*Data extracts*
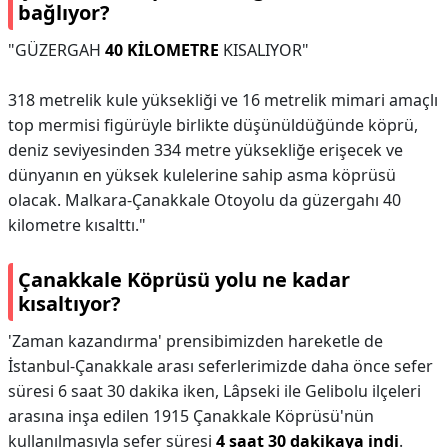
bağlıyor?
"GÜZERGAH
40 KİLOMETRE
KISALIYOR"
318 metrelik kule yüksekliği ve 16 metrelik mimari amaçlı
top mermisi figürüyle birlikte düşünüldüğünde köprü,
deniz seviyesinden 334 metre yüksekliğe erişecek ve
dünyanın en yüksek kulelerine sahip asma köprüsü
olacak. Malkara-Çanakkale Otoyolu da güzergahı 40
kilometre kısalttı."
Çanakkale Köprüsü yolu ne kadar
kısaltıyor?
'Zaman kazandırma' prensibimizden hareketle de
İstanbul-Çanakkale arası seferlerimizde daha önce sefer
süresi 6 saat 30 dakika iken, Lâpseki ile Gelibolu ilçeleri
arasına inşa edilen 1915 Çanakkale Köprüsü'nün
kullanılmasıyla sefer süresi
4 saat 30 dakikaya indi
.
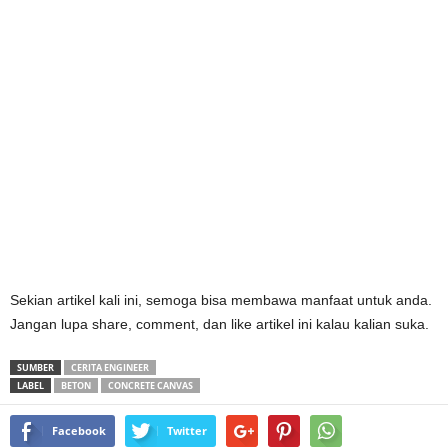
Sekian artikel kali ini, semoga bisa membawa manfaat untuk anda.
Jangan lupa share, comment, dan like artikel ini kalau kalian suka.
SUMBER
CERITA ENGINEER
LABEL
BETON
CONCRETE CANVAS
Facebook
Twitter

*Written task*
Copy the text of all the material above word for word, line by line, leaving out the pictures.

*Finished exercise*
bağlıyor?
"GÜZERGAH
40 KİLOMETRE
KISALIYOR"
318 metrelik kule yüksekliği ve 16 metrelik mimari amaçlı
top mermisi figürüyle birlikte düşünüldüğünde köprü,
deniz seviyesinden 334 metre yüksekliğe erişecek ve
dünyanın en yüksek kulelerine sahip asma köprüsü
olacak. Malkara-Çanakkale Otoyolu da güzergahı 40
kilometre kısalttı."
Çanakkale Köprüsü yolu ne kadar
kısaltıyor?
'Zaman kazandırma' prensibimizden hareketle de
İstanbul-Çanakkale arası seferlerimizde daha önce sefer
süresi 6 saat 30 dakika iken, Lâpseki ile Gelibolu ilçeleri
arasına inşa edilen 1915 Çanakkale Köprüsü'nün
kullanılmasıyla sefer süresi
4 saat 30 dakikaya indi
.
Sekian artikel kali ini, semoga bisa membawa manfaat untuk anda.
Jangan lupa share, comment, dan like artikel ini kalau kalian suka.
SUMBER
CERITA ENGINEER
LABEL
BETON
CONCRETE CANVAS
Facebook
Twitter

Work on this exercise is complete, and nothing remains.